Discrete Fourier Transform: Discrete Fourier transform (DFT) is one of the specific forms of Fourier analysis which transforms one function in the time domain into another function in the frequency domain. A DFT decomposes a sequence of values into components of different frequencies. A direct way to compute a DFT of N points takes O(N2) arithmetical operations. The inverse DFT (IDFT) transforms one function in the frequency domain into another function in the time domain.

Fast Fourier Transform: Fast Fourier Transform (FFT) is an efficient algorithm to compute the DFT and its inverse. Instead of O(N2) arithmetical operations in a direct way to compute a DFT of N points, FFT can compute the same result in only O(N logN) operations.

Single Instruction Multiple Data: Single Instruction Multiple Data (SIMD) is a technique used to achieve data level parallelism, the same instruction applied to multiple data. It is one category of processor architecture proposed in Flynn’s taxonomy. SIMD was popular in large-scale supercomputers with vector processors. Now, smaller-scale SIMD operations have become widespread in general-purpose computers, such as SSE instructions in regular Intel processors and SIMD instruction set in Cell/B.E. processors.

Multi-Core Processor: A multi-core processor combines two or more independent cores (normally a CPU) into a single package composed of a single die, or more dies packaged together. It is also called chip-level multiprocessor (CMP) and implements multiprocessing in a signle physical package. If the cores are identical, the processor is called homogeneous multi-core processor, such as AMD Opteron dual-core processor. If the cores are not the same, the processor is called heterogeneous multi-core processor, such as Cell/B.E. processor.

Indirect Swap Network: Indirect Swap Network (ISN) is an improvement to the Cooley-Tukey butterfly network. It aims to reduce data communication by half than traditional Cooley-Tukey network by introducing inter-processor permutation when implemented on parallel systems using message passing model.

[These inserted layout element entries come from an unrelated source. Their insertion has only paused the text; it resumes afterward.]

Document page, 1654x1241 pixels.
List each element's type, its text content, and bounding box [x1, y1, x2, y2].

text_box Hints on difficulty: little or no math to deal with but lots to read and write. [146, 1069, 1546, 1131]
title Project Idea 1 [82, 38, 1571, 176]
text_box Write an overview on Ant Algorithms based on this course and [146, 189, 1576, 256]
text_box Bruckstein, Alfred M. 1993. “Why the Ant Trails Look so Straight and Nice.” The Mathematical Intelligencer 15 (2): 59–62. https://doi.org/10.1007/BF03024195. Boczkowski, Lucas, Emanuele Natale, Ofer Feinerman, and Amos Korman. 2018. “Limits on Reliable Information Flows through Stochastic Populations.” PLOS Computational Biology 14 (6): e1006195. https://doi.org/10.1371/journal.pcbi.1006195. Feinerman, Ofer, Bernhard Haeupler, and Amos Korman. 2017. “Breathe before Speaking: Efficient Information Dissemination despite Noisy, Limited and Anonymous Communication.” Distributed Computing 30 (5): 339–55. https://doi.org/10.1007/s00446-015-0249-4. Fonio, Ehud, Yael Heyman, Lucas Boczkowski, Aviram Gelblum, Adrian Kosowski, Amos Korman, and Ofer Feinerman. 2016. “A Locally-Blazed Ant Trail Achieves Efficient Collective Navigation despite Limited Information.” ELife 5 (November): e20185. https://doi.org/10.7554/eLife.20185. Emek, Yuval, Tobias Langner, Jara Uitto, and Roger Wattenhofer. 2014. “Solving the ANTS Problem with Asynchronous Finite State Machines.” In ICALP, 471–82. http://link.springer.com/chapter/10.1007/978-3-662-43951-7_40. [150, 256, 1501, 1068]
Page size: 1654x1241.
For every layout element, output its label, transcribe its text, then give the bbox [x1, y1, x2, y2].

Cell Broadband Engine Architecture: Cell Broadband Engine Architecture, also abbreviated CBEA or Cell/B.E. or called Cell as a shorthand, is a microprocessor architecture jointly developed by Sony, Toshiba, and IBM. It is a heterogeneous multi-core architecture by combining one general-purpose Power architecture core PPE (Power Processor Element) with eight streamline coprocessing elements SPEs (Synergistic Processor Elements). PPE supports the operating system and is mainly used for control tasks. SPEs support SIMD (Single Instruction Multiple Data) processing. Each SPE has 128 entries 128-bit registers and 256KB local memory (called local storage) both for instructions and data. The PPE, SPEs and memory subsystem are connected by on-chip bus Element Interconnect Bus (EIB). Cell is designed as a general-purpose high-performance processor to bridge the gap between conventional desktop processors and more specialized high-performance processors. It has been installed in Sony PlayStation 3.